What do you do when a critical device fails on your network? You call your on site maintenance company, they send an engineer with a replacement unit, and you're back up and running, right? You do have a maintenance contract covering your mission-critical network devices, don't you?
Actually, you may not need such a contract. And if you have one, you could well be throwing thousands of pounds away every year, completely unnecessarily, in fees. That may well sound like complete lunacy, but stick with me: there's good sense behind it.
Firstly, let me say that if your network is mission critical, and you don't have network engineers on your team, then you almost certainly do need to buy in maintenance support – or get network engineering expertise on your payroll.
If you have your own engineers, though, you can make significant savings by keeping refurbished spares on hand to cover all your critical network devices. In the event of a failure, your own engineers simply use the spare unit to replace the failed device, and the network is up and running again.
The maintenance contract fees for any given switch or router can be double the cost of a refurbished device. That means that if you hold two refurbished spares for each device on your network, your support costs in the first year will be no greater than they would have been with a support contract, and then for every subsequent year, your only expenses will be the replacement of any spare units used to replace failed units.
Over the life of the network, such savings can add up to very significant amounts. You may be concerned at the prospect of using refurbished units rather than new. Such concern is unfounded, though: this is exactly what maintenance companies do.
They know that there is little to choose between new and refurbished units when it comes to reliability, and on the cost front, the issue is a genuine 'no brainer' – the cost of a refurbished switch or router can be as little as one tenth that of a new unit.
While this 'no maintenance contracts' strategy may sound radical, it is by no means unprecedented. I gather from a close friend in the UK's largest telecoms company that one of the City of London's largest and most respected investment banks adopted the approach some time ago.

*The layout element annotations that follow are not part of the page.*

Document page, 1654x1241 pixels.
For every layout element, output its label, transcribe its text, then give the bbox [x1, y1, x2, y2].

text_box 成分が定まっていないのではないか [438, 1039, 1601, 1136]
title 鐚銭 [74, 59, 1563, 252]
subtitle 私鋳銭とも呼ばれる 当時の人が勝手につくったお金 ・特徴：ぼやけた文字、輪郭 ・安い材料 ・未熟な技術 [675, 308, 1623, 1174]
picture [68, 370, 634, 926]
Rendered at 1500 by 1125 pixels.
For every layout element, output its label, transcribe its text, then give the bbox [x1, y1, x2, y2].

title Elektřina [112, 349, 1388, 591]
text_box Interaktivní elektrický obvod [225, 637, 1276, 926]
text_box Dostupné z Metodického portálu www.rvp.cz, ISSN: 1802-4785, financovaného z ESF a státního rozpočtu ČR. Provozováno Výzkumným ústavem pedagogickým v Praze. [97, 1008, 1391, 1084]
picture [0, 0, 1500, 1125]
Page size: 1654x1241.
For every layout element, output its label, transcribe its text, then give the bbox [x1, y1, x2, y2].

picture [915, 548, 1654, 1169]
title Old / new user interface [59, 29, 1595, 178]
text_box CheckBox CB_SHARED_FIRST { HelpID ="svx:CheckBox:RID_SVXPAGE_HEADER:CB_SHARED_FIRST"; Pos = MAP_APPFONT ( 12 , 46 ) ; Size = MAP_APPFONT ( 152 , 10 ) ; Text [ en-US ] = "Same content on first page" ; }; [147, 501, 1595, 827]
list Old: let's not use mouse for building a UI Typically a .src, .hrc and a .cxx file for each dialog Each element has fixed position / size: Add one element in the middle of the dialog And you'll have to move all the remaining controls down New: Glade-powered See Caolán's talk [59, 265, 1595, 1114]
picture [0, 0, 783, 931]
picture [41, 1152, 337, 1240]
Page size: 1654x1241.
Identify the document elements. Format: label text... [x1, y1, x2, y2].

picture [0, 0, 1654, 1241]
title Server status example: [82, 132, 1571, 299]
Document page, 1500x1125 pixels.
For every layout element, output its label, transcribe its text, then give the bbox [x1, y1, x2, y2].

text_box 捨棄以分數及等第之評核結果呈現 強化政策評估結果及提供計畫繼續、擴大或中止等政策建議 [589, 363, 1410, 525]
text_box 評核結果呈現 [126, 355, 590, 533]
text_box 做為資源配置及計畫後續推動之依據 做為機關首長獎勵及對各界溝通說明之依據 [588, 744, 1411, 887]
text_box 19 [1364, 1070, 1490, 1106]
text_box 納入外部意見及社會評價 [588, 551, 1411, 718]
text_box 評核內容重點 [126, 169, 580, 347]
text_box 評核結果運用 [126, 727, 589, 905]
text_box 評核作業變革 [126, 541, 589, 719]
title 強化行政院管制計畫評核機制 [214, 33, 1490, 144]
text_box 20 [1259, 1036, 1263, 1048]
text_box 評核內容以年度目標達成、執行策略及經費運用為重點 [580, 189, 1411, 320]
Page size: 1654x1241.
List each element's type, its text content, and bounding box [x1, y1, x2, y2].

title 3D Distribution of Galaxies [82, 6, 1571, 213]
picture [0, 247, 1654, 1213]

They do not use any external network maintenance company, and only use their network devices' manufacturer for software updates and TAC access. With sufficient engineering resource on their payroll, entrusting the support of their network to a third party makes no sense – doing so would drive up both costs and risk.
This investment bank has done the job properly: they keep not one or even two but three disaster recovery systems in place. By doing so, they ensure they are proofed against almost any imaginable hardware failure, as well as other potential disasters such as terrorist attack.
Even with this level of redundancy in place, they still make significant savings, which they plough back into the latest technology for the core of their network.
Companies that do things the same way that they have always been done tend to be the also-rans. Companies that innovate, finding new and better ways of operating, tend to be the high-flyers and the market-leaders.
Indeed, in the current environment of deepening economic gloom, with tightening budgets and contracting markets, survival itself may well depend on such innovation.